If the authorities can resist the temptation to "police" the park, all will be well. Even in the "good old days" I remember a park warden, whose job involved moving around the park, waking recumbent dozers on the benches with taps of his cane. I was once one of those so awakened. It was a very hot day, there were plenty of empty benches for others to sit on, and I needed a quiet moment. There are some signs that officiousness may try to restrict access to the park in various ways. The limited number of access points is ominous. The transfer of family and friends of patients in the General and Maternity hospitals to the noisy, smelly, dusty cement "island" behind the General Hospital is another negative indicator. These people, often from quiet villages in Pondicherry, until recently used the southwest quarter of the park as a green outdoor waiting room and occasional dormitory. It was probably the world's most civilised waiting room. I just can't see how anyone could object to their use of the park as a peaceful place at a time of anxiety - the hospitalisation of a relative or friend.

People's place

It would be a mistake to think that visitors come to see parks bereft of local people. If the fortune teller isn't there with his parrot, if people are not promenading and chatting and picnicking and, yes, napping, is a park not merely a dull outdoor museum of plants and statues?

It will be instructive to see whether the "magic mountain" in the southeast quadrant is retained. Topped by a fossilised tree, this man-made hill has two cunning spiral paths so that the ascending route is not the same as the way down. This childlike lack of stuffiness is what makes a park a Park, and not a monument. We already have such an empty monument: the all too rarely visited Botanical Garden where various uses, like playing games and quite a few others, are strictly forbidden on boards all over the place. It's like visiting your grandparents' bric-a-brac shelf or almirah : Look but don't touch!
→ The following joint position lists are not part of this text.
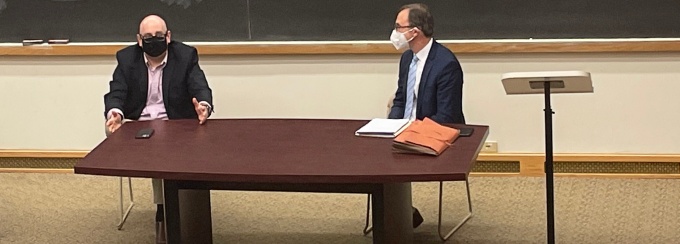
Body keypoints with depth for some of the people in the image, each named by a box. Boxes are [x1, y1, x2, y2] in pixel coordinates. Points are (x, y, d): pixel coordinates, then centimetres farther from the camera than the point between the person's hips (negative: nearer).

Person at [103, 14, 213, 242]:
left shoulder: (186, 55, -3)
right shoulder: (126, 58, 2)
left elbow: (201, 88, -13)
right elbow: (116, 93, -6)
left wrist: (204, 106, -38)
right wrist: (114, 113, -31)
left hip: (175, 123, -2)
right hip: (138, 124, 2)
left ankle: (164, 207, -17)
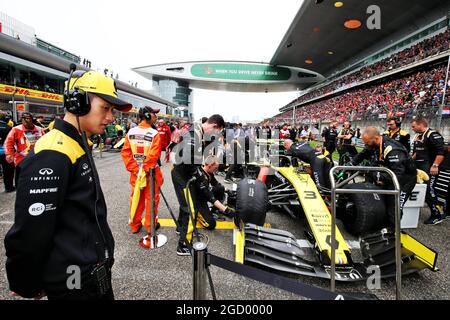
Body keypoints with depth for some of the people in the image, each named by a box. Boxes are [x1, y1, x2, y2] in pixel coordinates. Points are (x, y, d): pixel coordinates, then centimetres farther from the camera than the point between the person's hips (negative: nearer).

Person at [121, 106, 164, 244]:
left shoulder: (130, 132, -1)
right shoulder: (155, 134, -16)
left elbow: (125, 152, -5)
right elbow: (154, 156, -23)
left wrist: (135, 169, -6)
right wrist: (145, 170, -14)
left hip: (135, 172, 5)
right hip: (151, 172, -4)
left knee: (136, 198, 17)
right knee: (151, 199, 10)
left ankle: (135, 225, 30)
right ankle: (151, 225, 23)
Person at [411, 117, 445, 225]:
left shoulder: (433, 135, -11)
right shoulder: (417, 137, 17)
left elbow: (441, 152, -19)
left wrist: (435, 166, -24)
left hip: (429, 169, -9)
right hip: (418, 168, 9)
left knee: (429, 191, -10)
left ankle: (437, 216, 1)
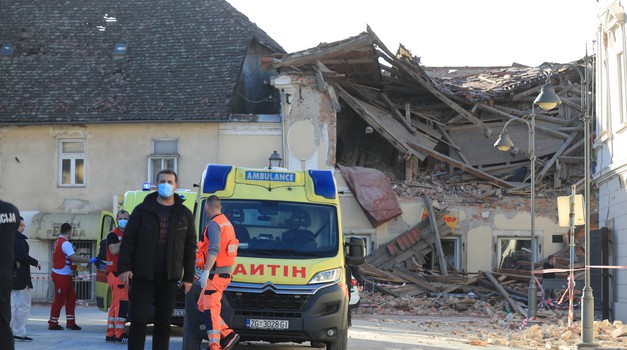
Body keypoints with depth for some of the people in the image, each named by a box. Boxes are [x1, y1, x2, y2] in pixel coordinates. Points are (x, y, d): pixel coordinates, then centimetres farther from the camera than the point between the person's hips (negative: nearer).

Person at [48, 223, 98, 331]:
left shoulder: (57, 242, 12)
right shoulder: (65, 243, -19)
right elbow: (74, 258, -28)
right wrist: (89, 260, -28)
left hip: (65, 276, 10)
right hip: (61, 276, -10)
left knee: (71, 298, 11)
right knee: (59, 300, -3)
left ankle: (70, 322, 14)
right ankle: (53, 323, 4)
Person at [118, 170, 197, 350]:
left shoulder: (184, 215, 9)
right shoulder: (143, 210, 3)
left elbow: (190, 247, 10)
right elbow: (128, 239, 1)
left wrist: (188, 277, 5)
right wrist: (124, 267, -7)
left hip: (169, 278, 2)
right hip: (143, 276, -2)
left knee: (163, 323, 5)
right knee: (138, 320, -4)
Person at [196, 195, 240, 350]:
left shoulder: (214, 224, -14)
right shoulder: (227, 223, 17)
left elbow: (214, 250, -25)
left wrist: (206, 271, -29)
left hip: (216, 273, -10)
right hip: (226, 272, 10)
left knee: (210, 308, -11)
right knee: (203, 305, 16)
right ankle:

But, at this point in its transformation, it seems that a good place can be made even better. After all, the current park is a considerable improvement over time on what it was before. Once partly covered by a French fort, it was then a barren sandy parade ground until the French planted trees, notably gold mohors, in 1938. These trees, buffeted by cyclones and the passage of 75 years, are still there, gnarled and magnificent.

This post-Independence park had charming old statues of gods and yalis (animals with lion's head, protruding eyes and clawed feet), a small popular shrine for Lord Balaji and statues of some of Pondy's and India's great figures. These are retained. Indeed, yet another poet's statue is being prepared for garlanding. That would make the current score: Poets 3, Others 3. Though what unites all six is that they were involved in the national struggle. Earlier this park also had road traffic weaving through it and dividing it into four zones, a completely unused road safety playground for children, and large ugly concrete hoops that were meant to train vegetation to bend over them, but never achieved this. These, happily, are gone.

The park's centrepiece, the Aayi Mandapam from the time of Napoleon III, about 150 years ago, will be even more gleaming, illuminated and accessible. Surrounded by flagging, it will be the focus of a series of granite walkways - most of them meandering through the park and inviting a ramble. Will a well-lit new park be open in the evening to permit this leafy alternative to Beach Road's evening promenade?

If you have a moment, go have a look at our park in transition. There are plans to remake the area around it, all the way to the Beach Road. It all looks quite promising. Let's hope for, and encourage, the best.